Let’s talk about revenge, ok? They say it is best served cold (some famous guy said that, at least). My interpretation of “cold” is a closed heart and a sterile environment, blue tones and bleak ambiance. I think of The Bride in Kill Bill or Lisbeth Salander in The Girl with the Dragon Tattoo. I think Fincher or Wan. But director Heidi Moore’s version is a little different than that.
DOLLY DEADLY is truly a feast for the eyes. And I say feast literally because this film has some Harmony Korine-like gag inducing foodstuffs (ketchup spaghetti, anyone?). The hues, camera angles, sets, and cinematography are all insanely brilliant, nauseating, and frenzied (I almost wished to go colorblind by the finale). However, amongst the mania and gut busting humor lies a deep pathos, one of love, despair, and longing.
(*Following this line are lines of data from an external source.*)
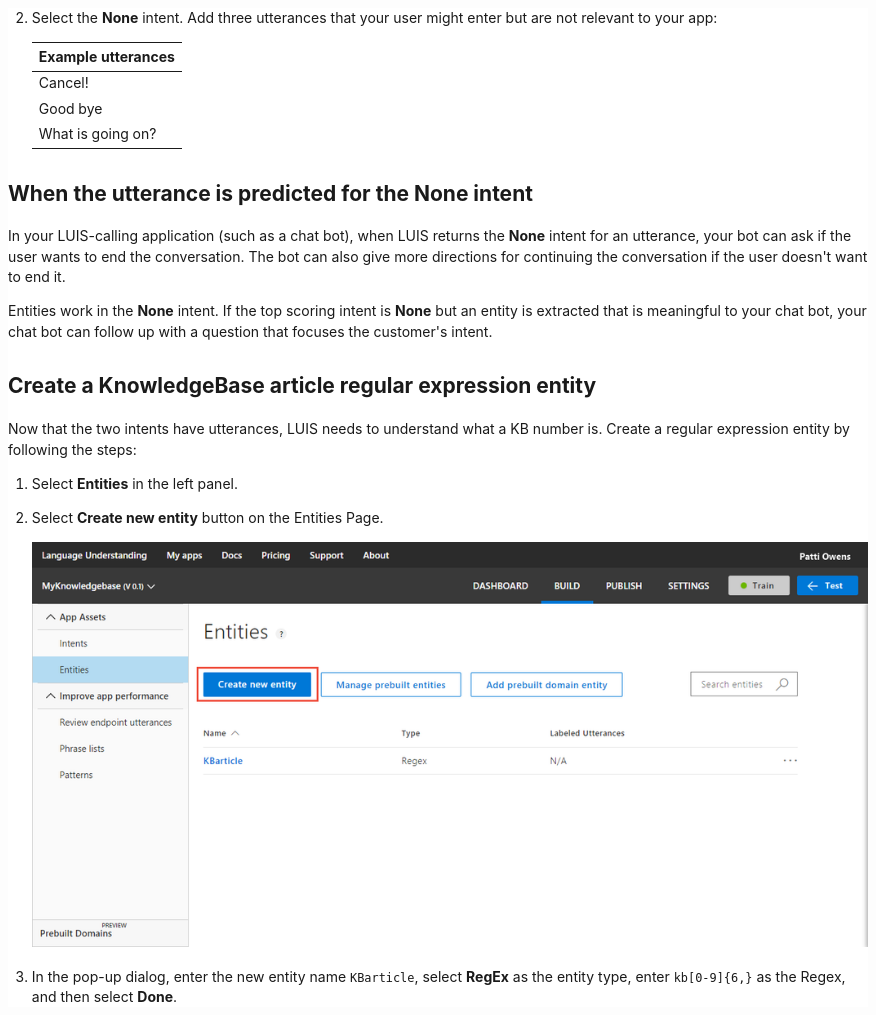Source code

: 2. Select the **None** intent. Add three utterances that your user might enter but are not relevant to your app:

    | Example utterances|
    |--|
    |Cancel!|
    |Good bye|
    |What is going on?|

## When the utterance is predicted for the None intent
In your LUIS-calling application (such as a chat bot), when LUIS returns the **None** intent for an utterance, your bot can ask if the user wants to end the conversation. The bot can also give more directions for continuing the conversation if the user doesn't want to end it. 

Entities work in the **None** intent. If the top scoring intent is **None** but an entity is extracted that is meaningful to your chat bot, your chat bot can follow up with a question that focuses the customer's intent. 

## Create a KnowledgeBase article regular expression entity 
Now that the two intents have utterances, LUIS needs to understand what a KB number is. Create a regular expression entity by following the steps:

1. Select **Entities** in the left panel.

2. Select **Create new entity** button on the Entities Page. 

    ![Screenshot of Entities page with Create new entity button highlighted](./media/luis-quickstart-intents-regex-entity/create-new-entity-1.png)

3. In the pop-up dialog, enter the new entity name `KBarticle`, select **RegEx** as the entity type, enter `kb[0-9]{6,}` as the Regex, and then select **Done**.
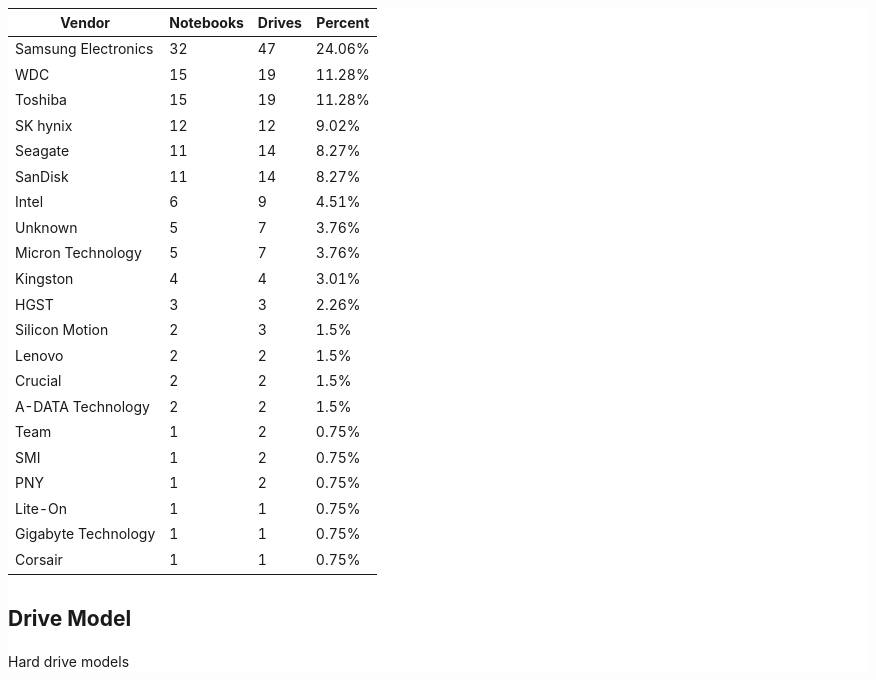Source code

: 

| Vendor              | Notebooks | Drives | Percent |
|---------------------|-----------|--------|---------|
| Samsung Electronics | 32        | 47     | 24.06%  |
| WDC                 | 15        | 19     | 11.28%  |
| Toshiba             | 15        | 19     | 11.28%  |
| SK hynix            | 12        | 12     | 9.02%   |
| Seagate             | 11        | 14     | 8.27%   |
| SanDisk             | 11        | 14     | 8.27%   |
| Intel               | 6         | 9      | 4.51%   |
| Unknown             | 5         | 7      | 3.76%   |
| Micron Technology   | 5         | 7      | 3.76%   |
| Kingston            | 4         | 4      | 3.01%   |
| HGST                | 3         | 3      | 2.26%   |
| Silicon Motion      | 2         | 3      | 1.5%    |
| Lenovo              | 2         | 2      | 1.5%    |
| Crucial             | 2         | 2      | 1.5%    |
| A-DATA Technology   | 2         | 2      | 1.5%    |
| Team                | 1         | 2      | 0.75%   |
| SMI                 | 1         | 2      | 0.75%   |
| PNY                 | 1         | 2      | 0.75%   |
| Lite-On             | 1         | 1      | 0.75%   |
| Gigabyte Technology | 1         | 1      | 0.75%   |
| Corsair             | 1         | 1      | 0.75%   |

Drive Model
-----------

Hard drive models
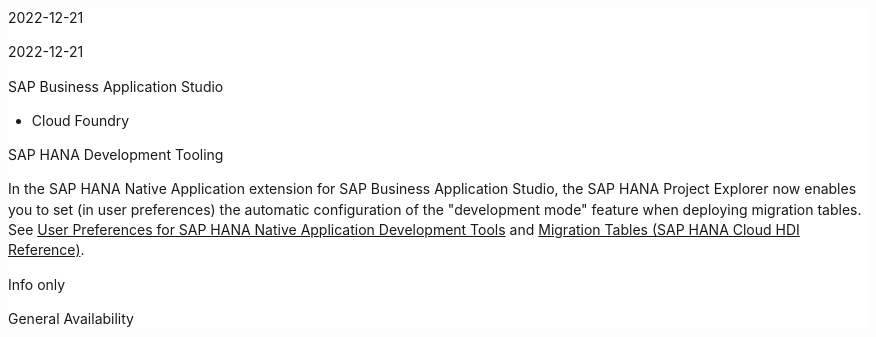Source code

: 

</td>
<td valign="top">

2022-12-21



</td>
<td valign="top">

2022-12-21



</td>
</tr>
<tr>
<td valign="top">

 SAP Business Application Studio 



</td>
<td valign="top">

-   Cloud Foundry



</td>
<td valign="top">

SAP HANA Development Tooling



</td>
<td valign="top">

In the SAP HANA Native Application extension for SAP Business Application Studio, the SAP HANA Project Explorer now enables you to set \(in user preferences\) the automatic configuration of the "development mode" feature when deploying migration tables. See [User Preferences for SAP HANA Native Application Development Tools](https://help.sap.com/docs/HANA_CLOUD_DATABASE/c2b99f19e9264c4d9ae9221b22f6f589/57e2fe608bb042d48b799d41a8d121a7.html#loio57e2fe608bb042d48b799d41a8d121a7__section_n2h_q44_nsb) and [Migration Tables \(SAP HANA Cloud HDI Reference\)](https://help.sap.com/docs/HANA_CLOUD_DATABASE/c2cc2e43458d4abda6788049c58143dc/52d1f5acfa754a7887e21226641eb261.html).



</td>
<td valign="top">

Info only



</td>
<td valign="top">

General Availability


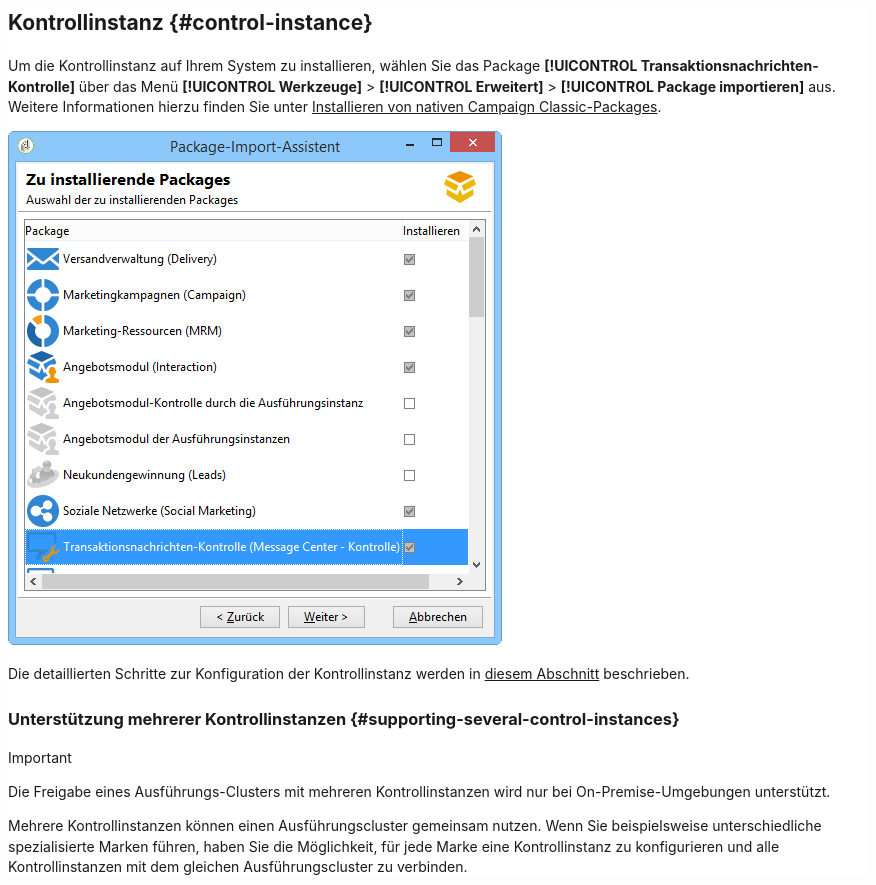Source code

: ## Kontrollinstanz {#control-instance}

Um die Kontrollinstanz auf Ihrem System zu installieren, wählen Sie das Package **[!UICONTROL Transaktionsnachrichten-Kontrolle]** über das Menü **[!UICONTROL Werkzeuge]** > **[!UICONTROL Erweitert]** > **[!UICONTROL Package importieren]** aus. Weitere Informationen hierzu finden Sie unter [Installieren von nativen Campaign Classic-Packages](../../installation/using/installing-campaign-standard-packages.md).

![](assets/messagecenter_install_controlinstance_001.png)

Die detaillierten Schritte zur Konfiguration der Kontrollinstanz werden in [diesem Abschnitt](../../message-center/using/configuring-instances.md#control-instance) beschrieben.

### Unterstützung mehrerer Kontrollinstanzen {#supporting-several-control-instances}

>[!IMPORTANT]
>
>Die Freigabe eines Ausführungs-Clusters mit mehreren Kontrollinstanzen wird nur bei On-Premise-Umgebungen unterstützt.

Mehrere Kontrollinstanzen können einen Ausführungscluster gemeinsam nutzen. Wenn Sie beispielsweise unterschiedliche spezialisierte Marken führen, haben Sie die Möglichkeit, für jede Marke eine Kontrollinstanz zu konfigurieren und alle Kontrollinstanzen mit dem gleichen Ausführungscluster zu verbinden.
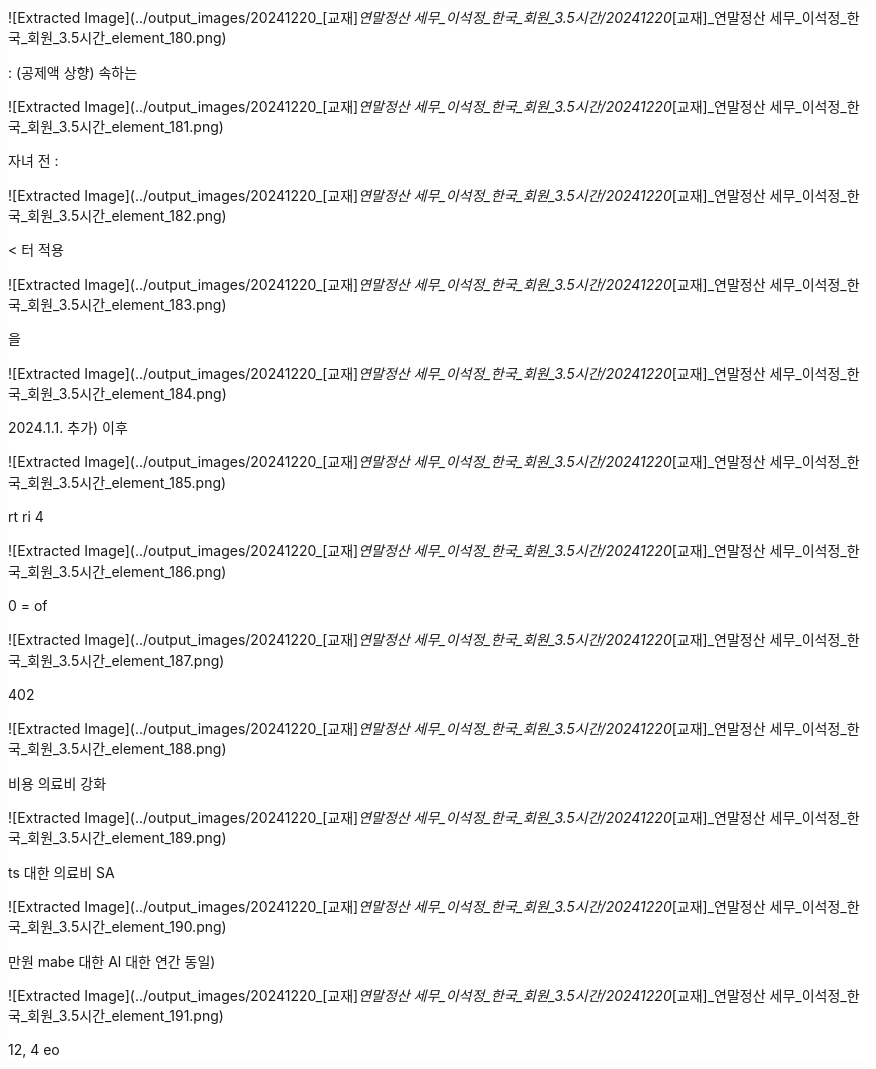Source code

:
![Extracted Image](../output_images/20241220_[교재]_연말정산 세무_이석정_한국_회원_3.5시간/20241220_[교재]_연말정산 세무_이석정_한국_회원_3.5시간_element_180.png)

: (공제액 상향) 속하는


![Extracted Image](../output_images/20241220_[교재]_연말정산 세무_이석정_한국_회원_3.5시간/20241220_[교재]_연말정산 세무_이석정_한국_회원_3.5시간_element_181.png)

자녀 전 :


![Extracted Image](../output_images/20241220_[교재]_연말정산 세무_이석정_한국_회원_3.5시간/20241220_[교재]_연말정산 세무_이석정_한국_회원_3.5시간_element_182.png)

< 터 적용


![Extracted Image](../output_images/20241220_[교재]_연말정산 세무_이석정_한국_회원_3.5시간/20241220_[교재]_연말정산 세무_이석정_한국_회원_3.5시간_element_183.png)

을


![Extracted Image](../output_images/20241220_[교재]_연말정산 세무_이석정_한국_회원_3.5시간/20241220_[교재]_연말정산 세무_이석정_한국_회원_3.5시간_element_184.png)

2024.1.1. 추가) 이후


![Extracted Image](../output_images/20241220_[교재]_연말정산 세무_이석정_한국_회원_3.5시간/20241220_[교재]_연말정산 세무_이석정_한국_회원_3.5시간_element_185.png)

rt ri 4


![Extracted Image](../output_images/20241220_[교재]_연말정산 세무_이석정_한국_회원_3.5시간/20241220_[교재]_연말정산 세무_이석정_한국_회원_3.5시간_element_186.png)

0 = of


![Extracted Image](../output_images/20241220_[교재]_연말정산 세무_이석정_한국_회원_3.5시간/20241220_[교재]_연말정산 세무_이석정_한국_회원_3.5시간_element_187.png)

402


![Extracted Image](../output_images/20241220_[교재]_연말정산 세무_이석정_한국_회원_3.5시간/20241220_[교재]_연말정산 세무_이석정_한국_회원_3.5시간_element_188.png)

비용 의료비 강화


![Extracted Image](../output_images/20241220_[교재]_연말정산 세무_이석정_한국_회원_3.5시간/20241220_[교재]_연말정산 세무_이석정_한국_회원_3.5시간_element_189.png)

ts 대한 의료비 SA


![Extracted Image](../output_images/20241220_[교재]_연말정산 세무_이석정_한국_회원_3.5시간/20241220_[교재]_연말정산 세무_이석정_한국_회원_3.5시간_element_190.png)

만원 mabe 대한 Al 대한 연간 동일)


![Extracted Image](../output_images/20241220_[교재]_연말정산 세무_이석정_한국_회원_3.5시간/20241220_[교재]_연말정산 세무_이석정_한국_회원_3.5시간_element_191.png)

12, 4 eo
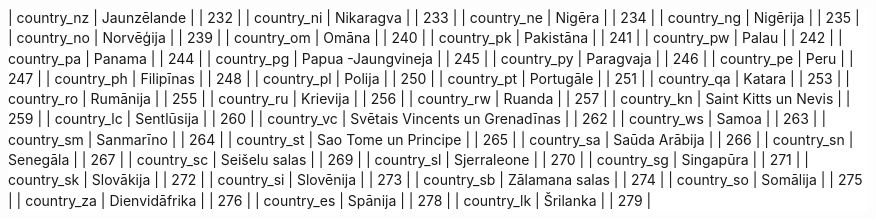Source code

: | country_nz | Jaunzēlande |  | 232 |
| country_ni | Nikaragva |  | 233 |
| country_ne | Nigēra |  | 234 |
| country_ng | Nigērija |  | 235 |
| country_no | Norvēģija |  | 239 |
| country_om | Omāna |  | 240 |
| country_pk | Pakistāna |  | 241 |
| country_pw | Palau |  | 242 |
| country_pa | Panama |  | 244 |
| country_pg | Papua -Jaungvineja |  | 245 |
| country_py | Paragvaja |  | 246 |
| country_pe | Peru |  | 247 |
| country_ph | Filipīnas |  | 248 |
| country_pl | Polija |  | 250 |
| country_pt | Portugāle |  | 251 |
| country_qa | Katara |  | 253 |
| country_ro | Rumānija |  | 255 |
| country_ru | Krievija |  | 256 |
| country_rw | Ruanda |  | 257 |
| country_kn | Saint Kitts un Nevis |  | 259 |
| country_lc | Sentlūsija |  | 260 |
| country_vc | Svētais Vincents un Grenadīnas |  | 262 |
| country_ws | Samoa |  | 263 |
| country_sm | Sanmarīno |  | 264 |
| country_st | Sao Tome un Principe |  | 265 |
| country_sa | Saūda Arābija |  | 266 |
| country_sn | Senegāla |  | 267 |
| country_sc | Seišelu salas |  | 269 |
| country_sl | Sjerraleone |  | 270 |
| country_sg | Singapūra |  | 271 |
| country_sk | Slovākija |  | 272 |
| country_si | Slovēnija |  | 273 |
| country_sb | Zālamana salas |  | 274 |
| country_so | Somālija |  | 275 |
| country_za | Dienvidāfrika |  | 276 |
| country_es | Spānija |  | 278 |
| country_lk | Šrilanka |  | 279 |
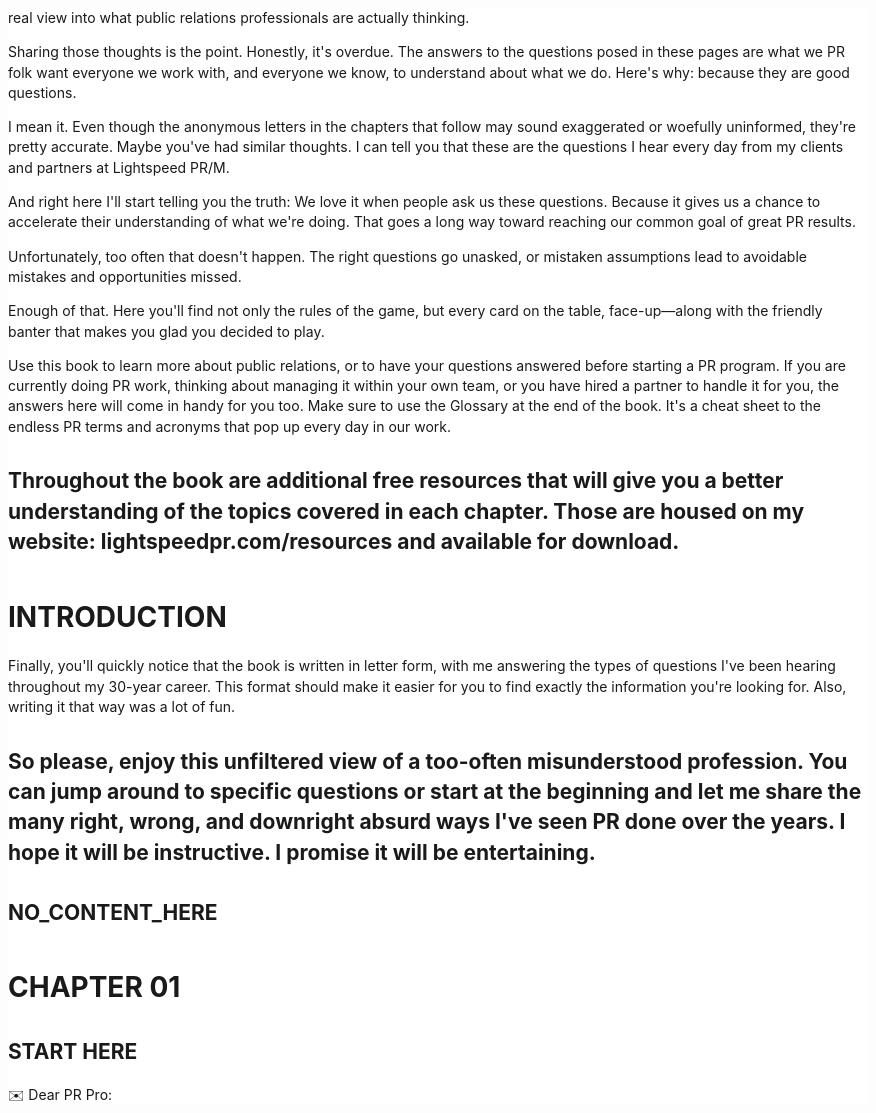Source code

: real view into what public relations professionals are actually thinking.

Sharing those thoughts is the point. Honestly, it's overdue. The answers to the questions posed in these pages are what we PR folk want everyone we work with, and everyone we know, to understand about what we do. Here's why: because they are good questions.

I mean it. Even though the anonymous letters in the chapters that follow may sound exaggerated or woefully uninformed, they're pretty accurate. Maybe you've had similar thoughts. I can tell you that these are the questions I hear every day from my clients and partners at Lightspeed PR/M.

And right here I'll start telling you the truth: We love it when people ask us these questions. Because it gives us a chance to accelerate their understanding of what we're doing. That goes a long way toward reaching our common goal of great PR results.

Unfortunately, too often that doesn't happen. The right questions go unasked, or mistaken assumptions lead to avoidable mistakes and opportunities missed.

Enough of that. Here you'll find not only the rules of the game, but every card on the table, face-up—along with the friendly banter that makes you glad you decided to play.

Use this book to learn more about public relations, or to have your questions answered before starting a PR program. If you are currently doing PR work, thinking about managing it within your own team, or you have hired a partner to handle it for you, the answers here will come in handy for you too. Make sure to use the Glossary at the end of the book. It's a cheat sheet to the endless PR terms and acronyms that pop up every day in our work.

Throughout the book are additional free resources that will give you a better understanding of the topics covered in each chapter. Those are housed on my website: lightspeedpr.com/resources and available for download.
---


# INTRODUCTION

Finally, you'll quickly notice that the book is written in letter form, with me answering the types of questions I've been hearing throughout my 30-year career. This format should make it easier for you to find exactly the information you're looking for. Also, writing it that way was a lot of fun.

So please, enjoy this unfiltered view of a too-often misunderstood profession. You can jump around to specific questions or start at the beginning and let me share the many right, wrong, and downright absurd ways I've seen PR done over the years. I hope it will be instructive. I promise it will be entertaining.
---
NO_CONTENT_HERE
---


# CHAPTER 01

## START HERE

✉️ Dear PR Pro:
Our protagonist Benji, an orphan since infancy, dearly misses his deceased mother and is a victim to his guardians - his trashy grandmother and her sugar baby boyfriend. His mother may have smoked cigarettes in front of him, drank her “mommy juice,” and fed him Doritos, but she loved him and loved their doll collection. As Benji grows, he becomes attached to the dolls, as they are his only connection to his lost mother and his only companions. He tap dances for his glass-eyed audience, baptizes their plastic sins away, and performs a grotesque, make believe magic show complete with top hat and a bloody Indian basket trick. But with this behavior comes hellish consequences from the rotten world he lives in. And everyone has a snapping point.
This film, amongst the grotesque and stunning imagery, also hits us with gut-wrenching social commentary of current times. The issues of bullying and gender roles are not nuanced, but exquisitely smashed in the narrative like birthday cake.